Ces caractéristiques physiques sont aussi dangereuses pour leur santé à long terme : les races à face plate vivent en moyenne trois à quatre ans de moins que les autres chiens. «Les gens normalisent ces problèmes de santé, pensant qu’il s’agit d’une caractéristique de la race, que c’est normal et que ce n’est pas douloureux pour le chien de ne pas pouvoir respirer», déplore le coauteur de l’étude, Enikő Kubinyi.

Ce pic de popularité canine a conduit quelques pays à prendre des mesures. En 2014, les Pays-Bas ont voté l’interdiction d’élever des bouledogues anglais, des bouledogues français et des carlins même s’il a fallu attendre 2019 pour que la décision soit réellement appliquée. La Norvège interdit également leur élevage.

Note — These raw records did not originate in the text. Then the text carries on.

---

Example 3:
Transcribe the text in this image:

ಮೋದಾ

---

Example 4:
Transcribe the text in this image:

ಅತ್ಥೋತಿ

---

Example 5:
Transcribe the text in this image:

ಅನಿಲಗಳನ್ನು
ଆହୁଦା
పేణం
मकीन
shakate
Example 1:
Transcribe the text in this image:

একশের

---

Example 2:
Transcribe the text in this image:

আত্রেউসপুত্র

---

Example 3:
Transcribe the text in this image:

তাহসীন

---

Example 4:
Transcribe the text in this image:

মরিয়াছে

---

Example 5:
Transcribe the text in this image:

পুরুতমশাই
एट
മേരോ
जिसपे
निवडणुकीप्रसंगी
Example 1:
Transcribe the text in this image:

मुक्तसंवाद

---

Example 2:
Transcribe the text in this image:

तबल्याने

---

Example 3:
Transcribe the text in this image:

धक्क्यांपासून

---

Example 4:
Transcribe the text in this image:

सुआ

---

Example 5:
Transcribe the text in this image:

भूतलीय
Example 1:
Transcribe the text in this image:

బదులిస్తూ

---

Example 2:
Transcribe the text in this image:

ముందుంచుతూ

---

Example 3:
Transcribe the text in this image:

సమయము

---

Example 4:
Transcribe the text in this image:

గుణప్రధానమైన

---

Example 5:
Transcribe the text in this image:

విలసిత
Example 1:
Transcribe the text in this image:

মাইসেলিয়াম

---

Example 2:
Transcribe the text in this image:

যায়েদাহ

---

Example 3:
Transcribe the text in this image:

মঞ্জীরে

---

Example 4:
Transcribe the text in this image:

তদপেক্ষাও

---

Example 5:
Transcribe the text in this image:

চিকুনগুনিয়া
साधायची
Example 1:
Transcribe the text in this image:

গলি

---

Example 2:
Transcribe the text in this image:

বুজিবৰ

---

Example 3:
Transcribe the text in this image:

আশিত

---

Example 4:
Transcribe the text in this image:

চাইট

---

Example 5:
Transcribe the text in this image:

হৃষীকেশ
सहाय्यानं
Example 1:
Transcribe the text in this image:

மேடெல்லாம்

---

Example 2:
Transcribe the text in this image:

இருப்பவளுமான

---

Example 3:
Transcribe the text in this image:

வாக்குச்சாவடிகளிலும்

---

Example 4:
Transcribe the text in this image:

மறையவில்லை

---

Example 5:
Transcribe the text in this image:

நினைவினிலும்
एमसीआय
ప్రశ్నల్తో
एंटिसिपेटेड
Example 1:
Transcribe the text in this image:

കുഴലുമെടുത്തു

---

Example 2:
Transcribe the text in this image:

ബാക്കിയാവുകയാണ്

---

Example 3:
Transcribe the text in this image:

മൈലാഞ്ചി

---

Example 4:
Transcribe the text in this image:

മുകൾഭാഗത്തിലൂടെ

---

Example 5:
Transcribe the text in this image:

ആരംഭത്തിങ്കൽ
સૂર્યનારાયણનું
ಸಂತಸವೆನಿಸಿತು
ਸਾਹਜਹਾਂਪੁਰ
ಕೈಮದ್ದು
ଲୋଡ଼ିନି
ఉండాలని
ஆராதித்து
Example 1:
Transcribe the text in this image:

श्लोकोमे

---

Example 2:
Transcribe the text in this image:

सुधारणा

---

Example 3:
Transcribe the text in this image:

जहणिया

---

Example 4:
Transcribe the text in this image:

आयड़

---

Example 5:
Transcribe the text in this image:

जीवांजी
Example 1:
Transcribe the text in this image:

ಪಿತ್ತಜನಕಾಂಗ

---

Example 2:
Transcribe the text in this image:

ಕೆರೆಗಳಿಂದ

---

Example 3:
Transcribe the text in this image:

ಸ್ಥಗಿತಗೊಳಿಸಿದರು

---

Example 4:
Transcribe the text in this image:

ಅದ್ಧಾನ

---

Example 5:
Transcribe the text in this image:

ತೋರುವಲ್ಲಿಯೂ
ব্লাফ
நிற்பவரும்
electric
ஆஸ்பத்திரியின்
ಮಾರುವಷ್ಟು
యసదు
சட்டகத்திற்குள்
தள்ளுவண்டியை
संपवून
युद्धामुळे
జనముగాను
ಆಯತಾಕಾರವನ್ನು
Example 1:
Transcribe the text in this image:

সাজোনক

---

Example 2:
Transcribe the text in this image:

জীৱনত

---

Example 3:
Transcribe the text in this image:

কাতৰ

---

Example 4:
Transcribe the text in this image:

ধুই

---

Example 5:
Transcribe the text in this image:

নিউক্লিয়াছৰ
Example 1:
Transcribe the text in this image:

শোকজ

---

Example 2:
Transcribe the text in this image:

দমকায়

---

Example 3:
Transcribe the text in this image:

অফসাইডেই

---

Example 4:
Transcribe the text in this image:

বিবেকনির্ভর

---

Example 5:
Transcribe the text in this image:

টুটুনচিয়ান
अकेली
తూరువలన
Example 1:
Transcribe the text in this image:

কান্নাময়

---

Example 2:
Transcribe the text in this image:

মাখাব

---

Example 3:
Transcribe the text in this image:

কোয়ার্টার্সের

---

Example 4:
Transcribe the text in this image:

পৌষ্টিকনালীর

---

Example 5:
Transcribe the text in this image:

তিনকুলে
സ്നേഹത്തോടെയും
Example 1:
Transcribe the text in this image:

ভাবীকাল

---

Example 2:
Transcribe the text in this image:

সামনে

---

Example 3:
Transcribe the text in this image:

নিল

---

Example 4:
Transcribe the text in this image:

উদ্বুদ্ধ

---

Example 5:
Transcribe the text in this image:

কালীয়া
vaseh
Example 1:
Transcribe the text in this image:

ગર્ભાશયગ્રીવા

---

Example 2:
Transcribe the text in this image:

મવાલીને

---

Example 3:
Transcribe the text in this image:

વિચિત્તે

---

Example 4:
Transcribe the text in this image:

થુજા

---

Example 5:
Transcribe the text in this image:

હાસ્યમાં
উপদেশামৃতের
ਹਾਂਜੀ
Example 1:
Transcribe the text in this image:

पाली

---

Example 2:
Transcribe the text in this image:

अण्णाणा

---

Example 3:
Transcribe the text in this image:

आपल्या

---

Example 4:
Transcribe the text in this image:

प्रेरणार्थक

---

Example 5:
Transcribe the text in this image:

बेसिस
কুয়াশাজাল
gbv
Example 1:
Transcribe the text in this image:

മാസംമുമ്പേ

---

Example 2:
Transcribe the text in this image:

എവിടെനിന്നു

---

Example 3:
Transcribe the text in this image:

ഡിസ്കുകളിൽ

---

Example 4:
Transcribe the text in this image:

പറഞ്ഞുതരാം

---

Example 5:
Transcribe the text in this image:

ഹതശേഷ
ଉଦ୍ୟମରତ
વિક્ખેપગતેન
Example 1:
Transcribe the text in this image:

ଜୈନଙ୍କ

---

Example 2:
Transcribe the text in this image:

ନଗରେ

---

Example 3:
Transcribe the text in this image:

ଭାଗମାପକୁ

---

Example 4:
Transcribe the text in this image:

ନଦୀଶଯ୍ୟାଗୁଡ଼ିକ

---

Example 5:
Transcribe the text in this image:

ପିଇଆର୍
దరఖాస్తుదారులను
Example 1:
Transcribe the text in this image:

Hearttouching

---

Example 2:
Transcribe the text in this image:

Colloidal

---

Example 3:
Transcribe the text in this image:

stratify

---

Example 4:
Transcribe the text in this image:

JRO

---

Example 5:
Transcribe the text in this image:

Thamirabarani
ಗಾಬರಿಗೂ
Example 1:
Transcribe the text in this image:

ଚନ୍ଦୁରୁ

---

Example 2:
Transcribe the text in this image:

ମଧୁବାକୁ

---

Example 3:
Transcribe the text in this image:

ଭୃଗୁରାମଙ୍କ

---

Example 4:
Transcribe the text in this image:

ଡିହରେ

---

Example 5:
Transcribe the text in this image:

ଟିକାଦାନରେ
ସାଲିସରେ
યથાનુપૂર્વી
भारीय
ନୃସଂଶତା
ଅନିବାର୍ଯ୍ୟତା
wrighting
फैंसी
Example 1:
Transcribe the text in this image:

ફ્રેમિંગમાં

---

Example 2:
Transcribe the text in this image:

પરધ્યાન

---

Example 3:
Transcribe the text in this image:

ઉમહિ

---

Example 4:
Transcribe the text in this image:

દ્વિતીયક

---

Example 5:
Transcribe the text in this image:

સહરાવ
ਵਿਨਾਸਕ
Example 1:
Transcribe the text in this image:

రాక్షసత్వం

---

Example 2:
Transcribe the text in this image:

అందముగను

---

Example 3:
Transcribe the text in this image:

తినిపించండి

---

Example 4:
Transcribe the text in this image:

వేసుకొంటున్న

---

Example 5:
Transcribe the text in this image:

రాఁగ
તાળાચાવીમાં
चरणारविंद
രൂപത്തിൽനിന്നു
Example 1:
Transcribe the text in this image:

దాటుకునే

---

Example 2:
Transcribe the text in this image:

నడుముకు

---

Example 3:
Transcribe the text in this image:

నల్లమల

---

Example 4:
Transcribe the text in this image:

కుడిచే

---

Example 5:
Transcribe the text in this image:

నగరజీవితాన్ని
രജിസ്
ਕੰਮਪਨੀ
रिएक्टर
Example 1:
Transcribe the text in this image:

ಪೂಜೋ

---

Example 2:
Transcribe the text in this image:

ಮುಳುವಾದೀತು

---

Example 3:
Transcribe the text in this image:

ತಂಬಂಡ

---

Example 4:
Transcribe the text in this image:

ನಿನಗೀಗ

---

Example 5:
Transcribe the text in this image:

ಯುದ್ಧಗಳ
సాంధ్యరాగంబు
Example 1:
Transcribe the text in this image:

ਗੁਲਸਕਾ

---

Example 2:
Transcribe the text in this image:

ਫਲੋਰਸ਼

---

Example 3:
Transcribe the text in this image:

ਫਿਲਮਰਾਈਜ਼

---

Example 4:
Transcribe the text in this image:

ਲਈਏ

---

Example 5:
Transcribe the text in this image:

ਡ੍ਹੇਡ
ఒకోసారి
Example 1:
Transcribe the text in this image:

En 2022, une étude publiée dans la revue scientifique britannique Canine Medicine and Genetics signée par six chercheurs du Royal Veterinary College, l’école vétérinaire de Londres, réclamait «une redéfinition immédiate de la race vers des critères plus modérés est fortement conseillée» du bouledogue anglais, devenu emblématique Outre-Manche, afin d’«éviter que le Royaume-Uni rejoigne la liste croissante des pays qui interdisent l’élevage des bouledogues».

Ils avaient épluché les comptes rendus de consultation de milliers de bouledogues anglais pour comparer leur santé à celle des chiens d’autres races, démontrant qu’ils cumulaient à un niveau préoccupant des prédispositions aux problèmes et maladies de peau, des yeux, de la mâchoire et du système respiratoire.